• _WHAT THE TASK ASKS_:
How many of the lines below have the word "Valga" in them? The answer is that number and nothing more.

---------- DATA TO EXAMINE ----------

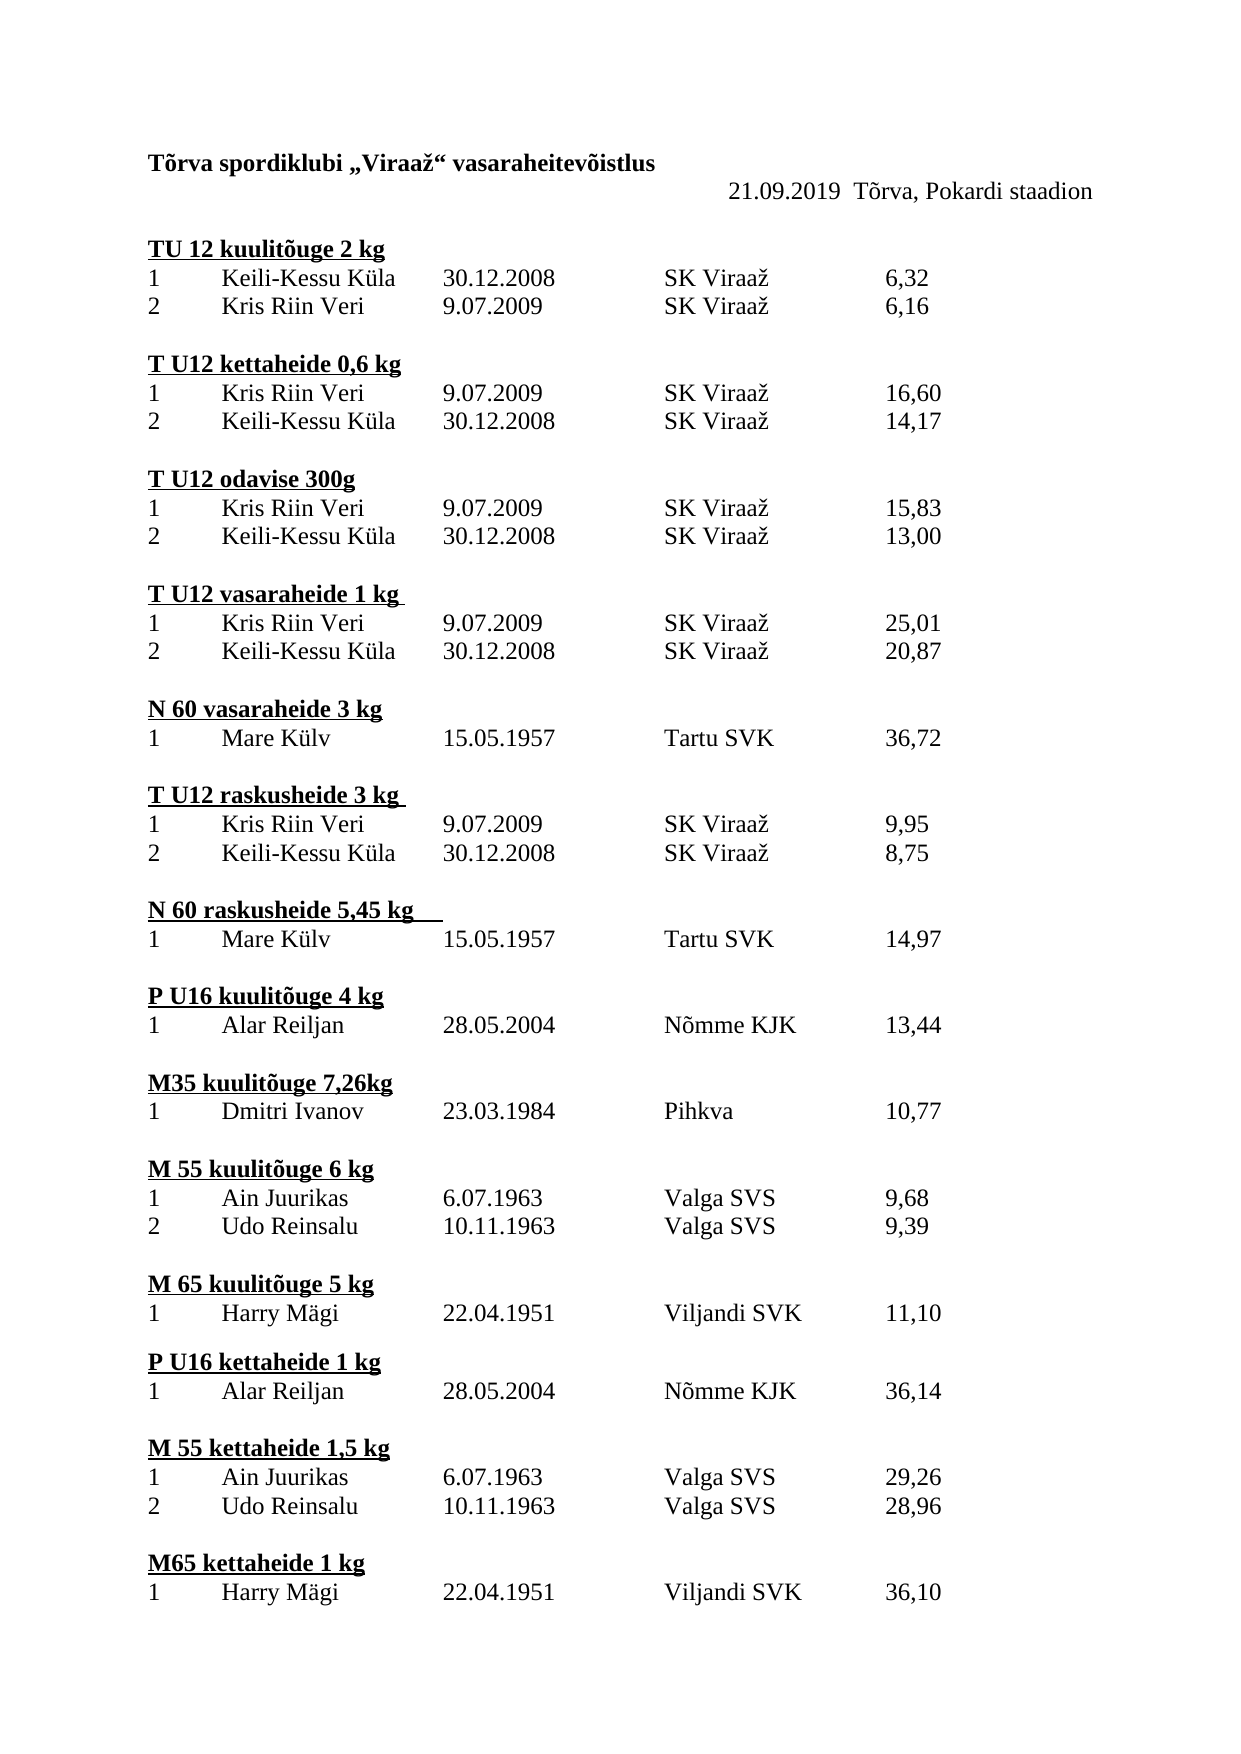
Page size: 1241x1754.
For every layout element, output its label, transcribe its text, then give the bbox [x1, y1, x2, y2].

text P U16 kettaheide 1 kg [148, 1347, 1093, 1376]
text 1 Alar Reiljan 28.05.2004 Nõmme KJK 13,44 [148, 1010, 1093, 1039]
text 1 Kris Riin Veri 9.07.2009 SK Viraaž 15,83 [148, 493, 1093, 521]
text M65 kettaheide 1 kg [148, 1548, 1093, 1577]
text 2 Keili-Kessu Küla 30.12.2008 SK Viraaž 20,87 [148, 636, 1093, 665]
text 1 Kris Riin Veri 9.07.2009 SK Viraaž 16,60 [148, 378, 1093, 406]
text 1 Ain Juurikas 6.07.1963 Valga SVS 29,26 [148, 1462, 1093, 1491]
text 2 Keili-Kessu Küla 30.12.2008 SK Viraaž 13,00 [148, 521, 1093, 550]
text 1 Harry Mägi 22.04.1951 Viljandi SVK 36,10 [148, 1577, 1093, 1606]
text N 60 raskusheide 5,45 kg [148, 895, 1093, 924]
text M 65 kuulitõuge 5 kg [148, 1269, 1093, 1298]
text 2 Udo Reinsalu 10.11.1963 Valga SVS 28,96 [148, 1491, 1093, 1520]
text 1 Alar Reiljan 28.05.2004 Nõmme KJK 36,14 [148, 1376, 1093, 1405]
text P U16 kuulitõuge 4 kg [148, 981, 1093, 1010]
text 1 Mare Külv 15.05.1957 Tartu SVK 14,97 [148, 924, 1093, 953]
text 2 Udo Reinsalu 10.11.1963 Valga SVS 9,39 [148, 1211, 1093, 1240]
text 1 Kris Riin Veri 9.07.2009 SK Viraaž 9,95 [148, 809, 1093, 838]
text 1 Harry Mägi 22.04.1951 Viljandi SVK 11,10 [148, 1298, 1093, 1326]
text T U12 vasaraheide 1 kg [148, 579, 1093, 608]
text M35 kuulitõuge 7,26kg [148, 1068, 1093, 1096]
text T U12 raskusheide 3 kg [148, 780, 1093, 809]
text M 55 kuulitõuge 6 kg [148, 1154, 1093, 1183]
text 2 Keili-Kessu Küla 30.12.2008 SK Viraaž 8,75 [148, 838, 1093, 866]
text Tõrva spordiklubi „Viraaž“ vasaraheitevõistlus [148, 148, 1093, 176]
text N 60 vasaraheide 3 kg [148, 694, 1093, 723]
text 1 Mare Külv 15.05.1957 Tartu SVK 36,72 [148, 723, 1093, 751]
text TU 12 kuulitõuge 2 kg [148, 234, 1093, 263]
text 1 Keili-Kessu Küla 30.12.2008 SK Viraaž 6,32 [148, 263, 1093, 291]
text 2 Keili-Kessu Küla 30.12.2008 SK Viraaž 14,17 [148, 406, 1093, 435]
text M 55 kettaheide 1,5 kg [148, 1433, 1093, 1462]
text 21.09.2019 Tõrva, Pokardi staadion [148, 176, 1093, 205]
text 1 Dmitri Ivanov 23.03.1984 Pihkva 10,77 [148, 1096, 1093, 1125]
text 1 Kris Riin Veri 9.07.2009 SK Viraaž 25,01 [148, 608, 1093, 636]
text T U12 kettaheide 0,6 kg [148, 349, 1093, 378]
text 1 Ain Juurikas 6.07.1963 Valga SVS 9,68 [148, 1183, 1093, 1211]
text T U12 odavise 300g [148, 464, 1093, 493]
text 2 Kris Riin Veri 9.07.2009 SK Viraaž 6,16 [148, 291, 1093, 320]
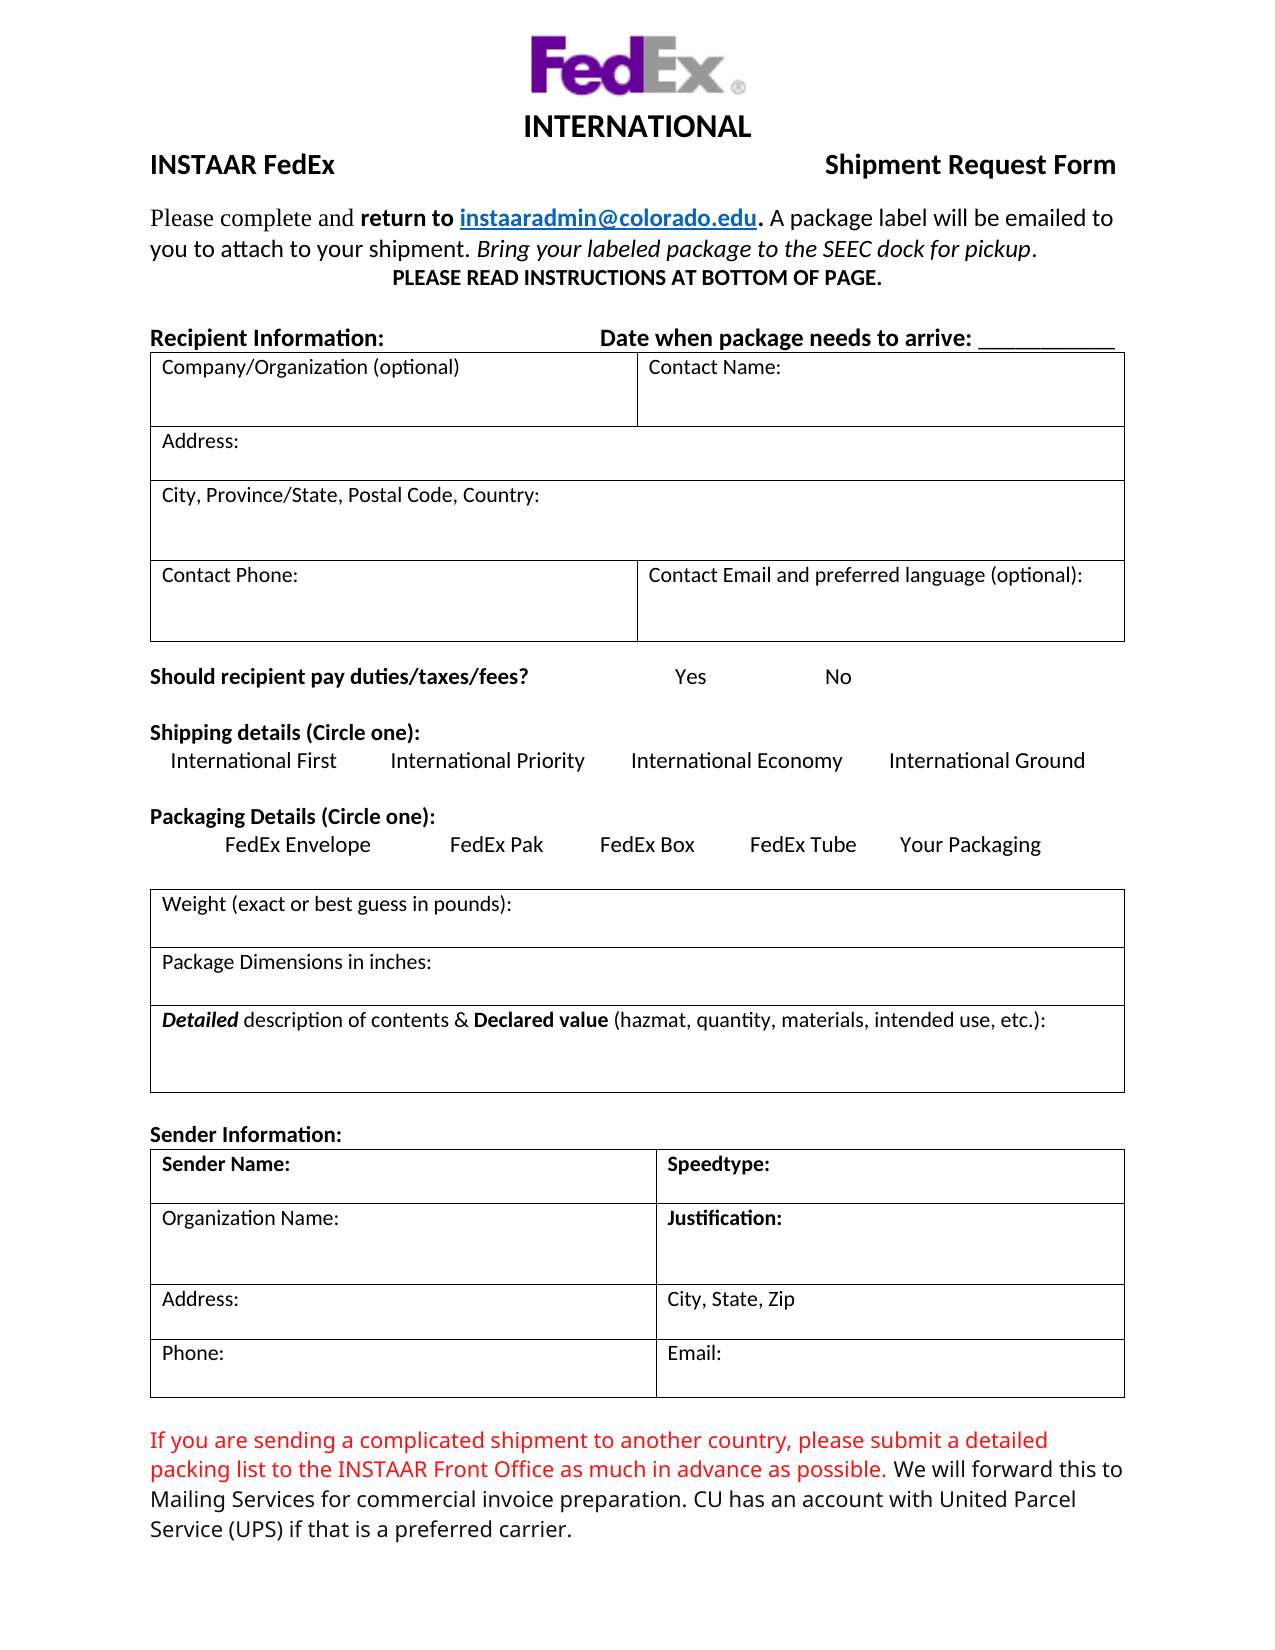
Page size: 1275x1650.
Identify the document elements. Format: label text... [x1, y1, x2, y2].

table_header Weight (exact or best guess in pounds): [151, 890, 1124, 947]
text International First International Priority International Economy International Ground [150, 746, 1125, 774]
text Recipient Information: Date when package needs to arrive: ___________ [150, 322, 1125, 352]
table_cell City, Province/State, Postal Code, Country: [151, 481, 1124, 560]
text Should recipient pay duties/taxes/fees? Yes No [150, 662, 1125, 690]
table_cell Contact Email and preferred language (optional): [638, 561, 1124, 641]
table_cell City, State, Zip [657, 1285, 1124, 1338]
table_header Sender Name: [151, 1150, 656, 1203]
text PLEASE READ INSTRUCTIONS AT BOTTOM OF PAGE. [150, 263, 1125, 291]
table_cell Detailed description of contents & Declared value (hazmat, quantity, materials, intended use, etc.): [151, 1006, 1124, 1092]
table_cell Contact Phone: [151, 561, 637, 641]
picture [494, 0, 775, 109]
table_header Contact Name: [638, 353, 1124, 426]
text Shipping details (Circle one): [150, 718, 1125, 746]
text Please complete and return to instaaradmin@colorado.edu. A package label will be emailed to you to attach to your shipment. Bring your labeled package to the SEEC dock for pickup. [150, 182, 1125, 263]
text INSTAAR FedEx Shipment Request Form [150, 146, 1125, 182]
table_cell Email: [657, 1340, 1124, 1397]
table_cell Address: [151, 1285, 656, 1338]
table_cell Address: [151, 427, 1124, 480]
table_cell Package Dimensions in inches: [151, 948, 1124, 1005]
table_cell Organization Name: [151, 1204, 656, 1284]
table_header Company/Organization (optional) [151, 353, 637, 426]
table_header Speedtype: [657, 1150, 1124, 1203]
text FedEx Envelope FedEx Pak FedEx Box FedEx Tube Your Packaging [225, 830, 1125, 858]
text Sender Information: [150, 1121, 1125, 1149]
text Packaging Details (Circle one): [150, 802, 1125, 830]
table_cell Phone: [151, 1340, 656, 1397]
table_cell Justification: [657, 1204, 1124, 1284]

----------

• _OUTPUT OF THE EXERCISE_:
4